As you can easily imagine, a combinatorial explosion of the statuses can quickly occur with several widgets, so that the output is limited to around 1000 statuses by default. For larger apps, the status can also be exported to JSON files. For example, if you want to make the app available on a website, specify save_path where the JSON file should be saved and load_path where the JS code should search for the files.

Save#

If you don’t need an actual server or just want to export a static snapshot of a panel app, you can use the save method which can be used to export the app to a standalone HTML or PNG file.

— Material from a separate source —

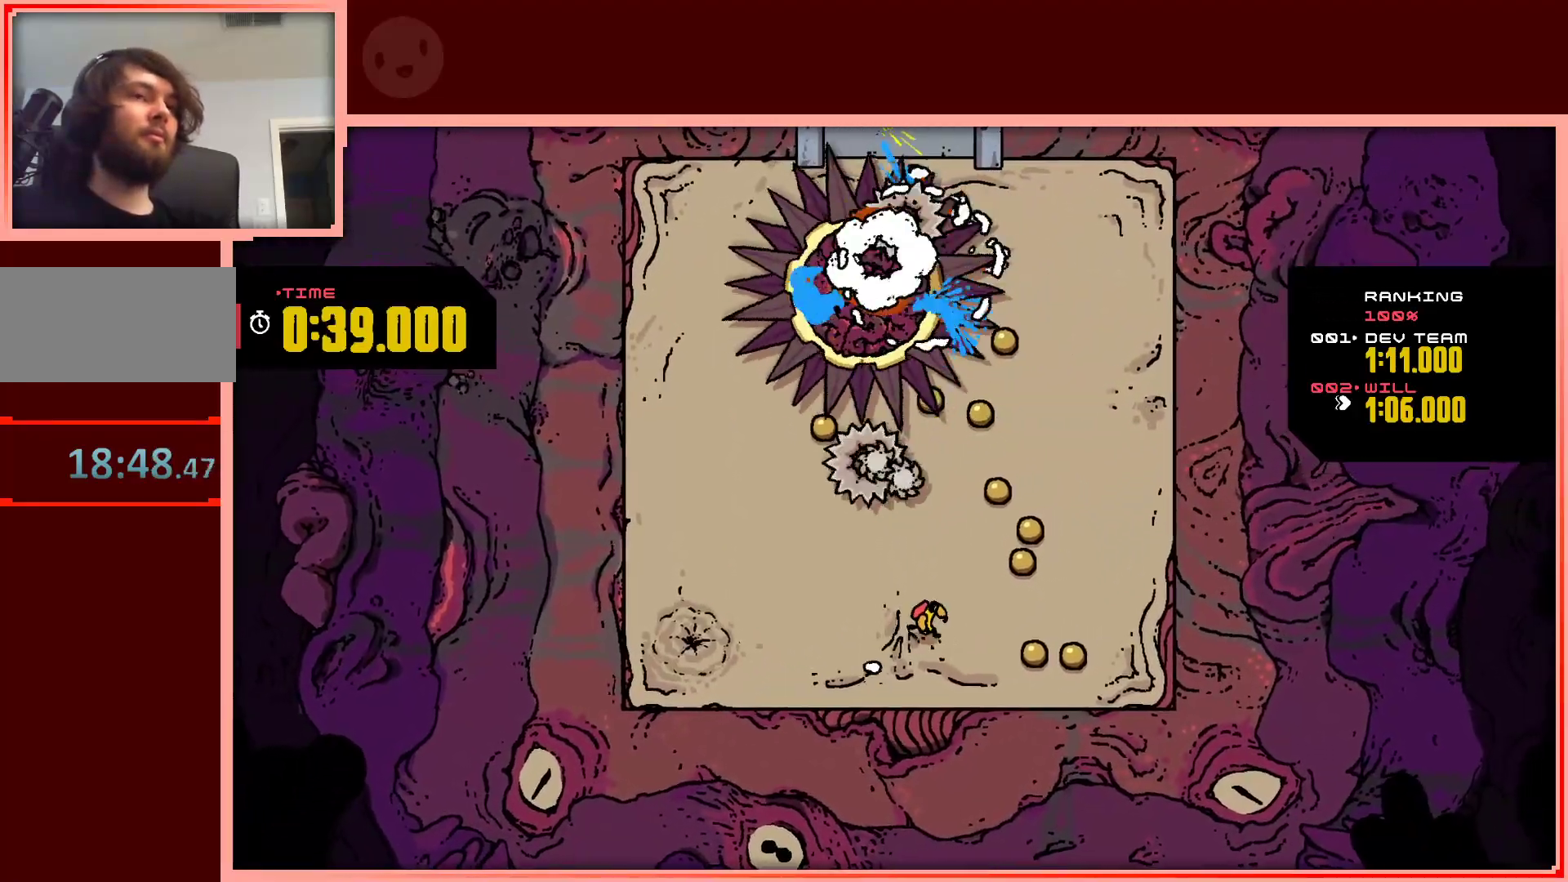
{"keys": ["right", "up"], "events": [[167, "down", "down"], [350, "down", "up"], [450, "up", "down"]]}
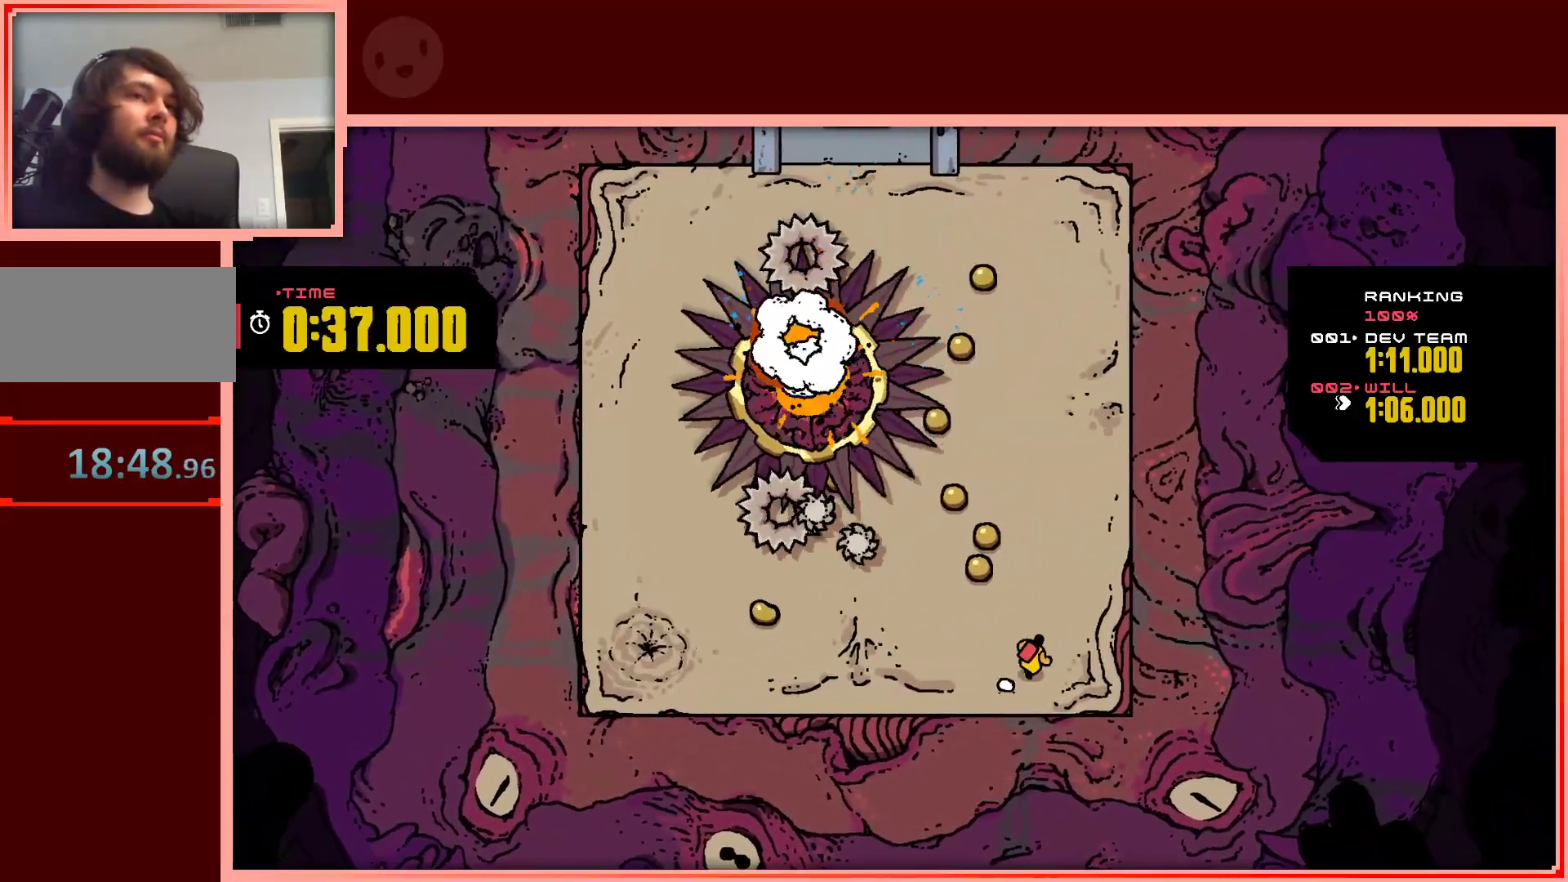
{"keys": ["right", "up"], "events": [[83, "right", "up"], [133, "left", "down"], [367, "left", "up"], [417, "right", "down"]]}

By default, the generated HTML file depends on loading the JavaScript code for BokehJS from the online CDN repository to reduce the file size. If you need to work in a networked or non-networked environment, you can choose to use INLINE resources instead of CDN:

[10]:
from bokeh.resources import INLINE


pane.save("deploy-panel.html", resources=INLINE)
pane.save("test.png")

To export the png file you also need Selenium and PhantomJS:

$ pipenv install selenium
Installing selenium…
…
$ npm install -g phantomjs-prebuilt
…
Done. Phantomjs binary available at /usr/local/lib/node_modules/phantomjs-prebuilt/lib/phantom/bin/phantomjs
+ phantomjs-prebuilt@2.1.16
added 81 packages from 76 contributors in 31.121s

In addition, you can use the save method together with the embed option to embed the app status in the app or to save it in JSON files, which can be deployed together with the exported HTML code. You have the following options:

  • resources: bokeh.resources, e.g. CDN or INLINE

  • embed: Boolean value, whether the status should be saved in the file or not.

  • max_states: The maximum number of states to be embedded

  • max_opts: The maximum number of states for a single widget

  • embed_json: Boolean value as to whether the data should be exported as a JSON file (default=True).